L'Assemblée nationale a adopté mercredi une résolution visant à augmenter le télétravail des travailleurs frontaliers et "à mener une réflexion européenne sur leur statut".

La résolution n°819 adoptée par l'Assemblée nationale mercredi remet la question du télétravail et du statut des travailleurs frontaliers sur la table. Le texte vise à augmenter le télétravail des travailleurs frontaliers mais pas seulement. Il demande également à ce qu'une réflexion soit menée au niveau européen concernant leur statut.

Dans cette résolution, les députés français soulignent les bienfaits du télétravail autant au niveau du bien-être des travailleurs frontaliers que leur productivité. Dans ce contexte, ils proposent de pérenniser les accords trouvés pendant la pandémie avec les pays frontaliers tels que le Luxembourg.

Une des propositions majeures est celle d’offrir aux travailleurs frontaliers la possibilité d’être placés en télétravail "jusqu’à deux jours par semaine sans que cela entraîne de conséquences sur la détermination des régimes de sécurité sociale et d’imposition". 

L'Assemblée nationale indique vouloir lancer une réflexion à l'échelle européenne sur la question mais précise que si cela n'était pas possible, elle recommande à l'Etat français d'envisager des "accords bilatéraux" avec les pays concernés par la problématique du travail transfrontalier.

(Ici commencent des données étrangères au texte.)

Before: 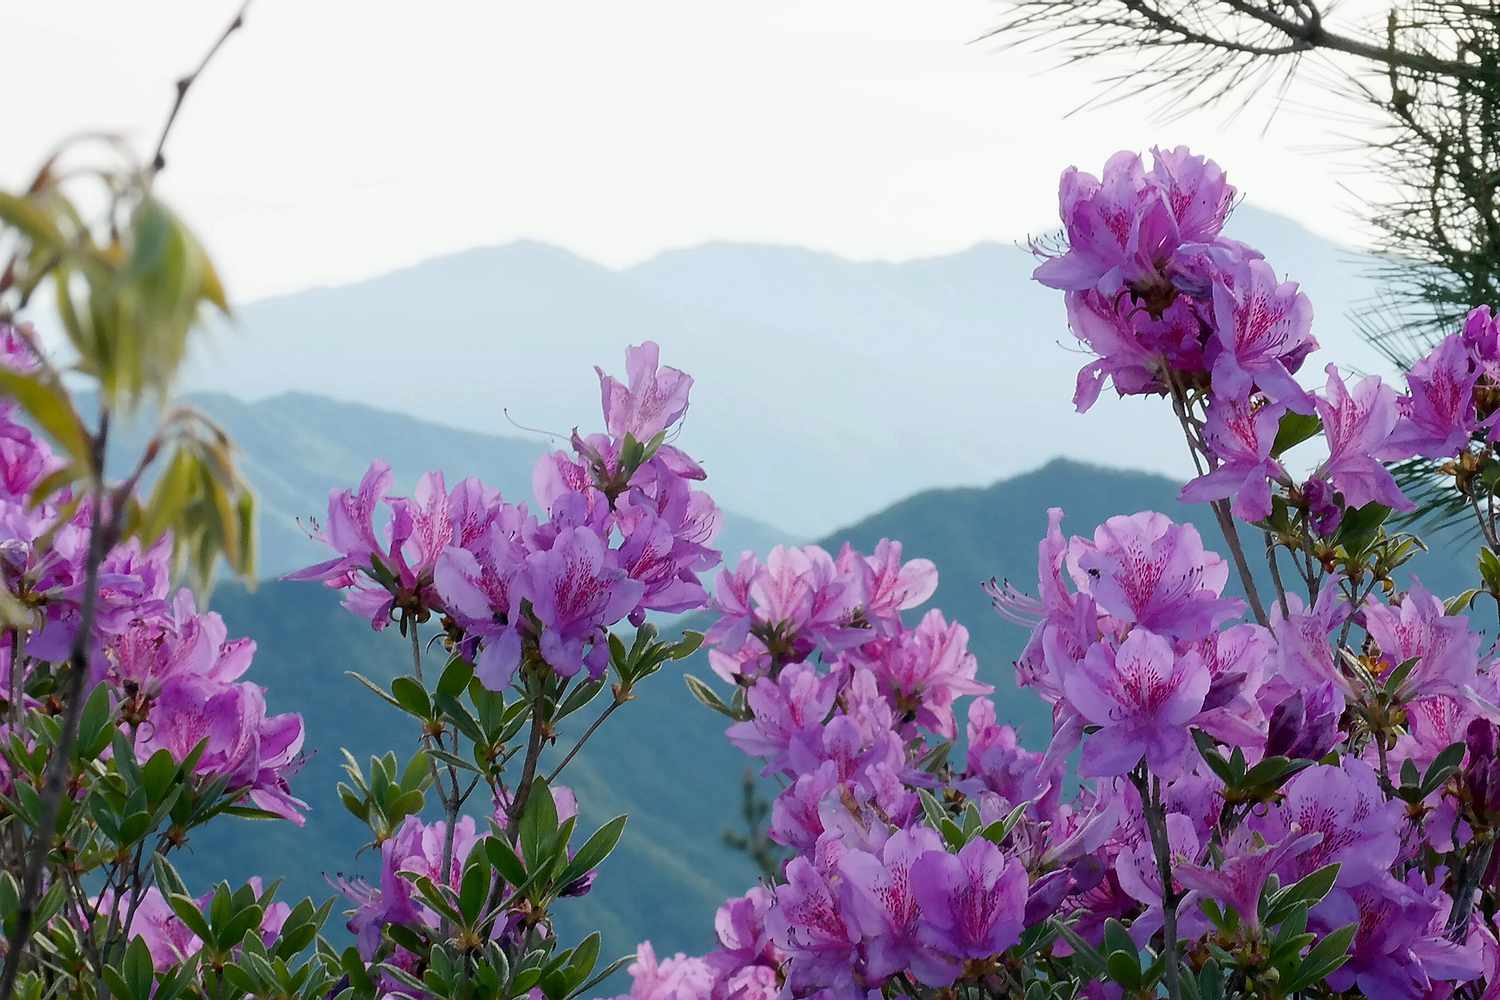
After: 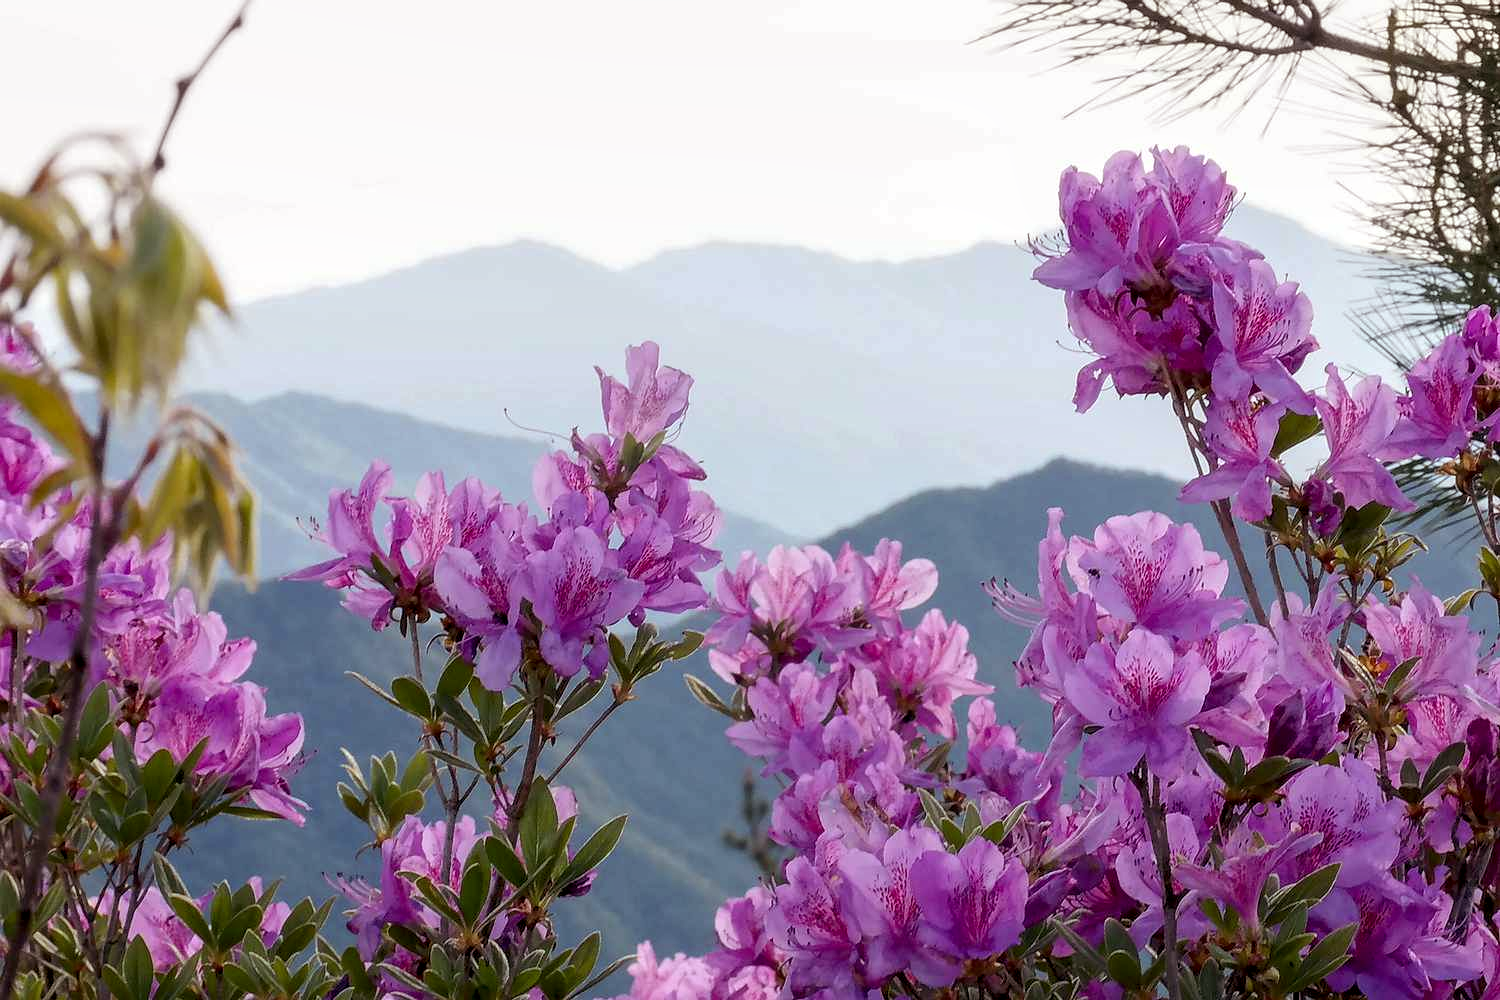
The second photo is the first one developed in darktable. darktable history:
rgb levels: mode RGB, independent channels, levels [[0, 0.474, 1], [0, 0.5, 1], [0, 0.5, 1]]
local contrast: detail 130%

Rappelons qu'au Luxembourg, des accords ont été passés avec la France, l'Allemagne et la Belgique pour lever les restrictions concernant le télétravail pendant une grande partie de la crise sanitaire.

Confronté à une véritable problématique dans le cadre de la mobilité, du trafic et maintenant de l'envolée des prix des carburants, le Grand-Duché pourrait grandement bénéficier du passage d'un nouvel accord avec la France en termes de travail transfrontalier.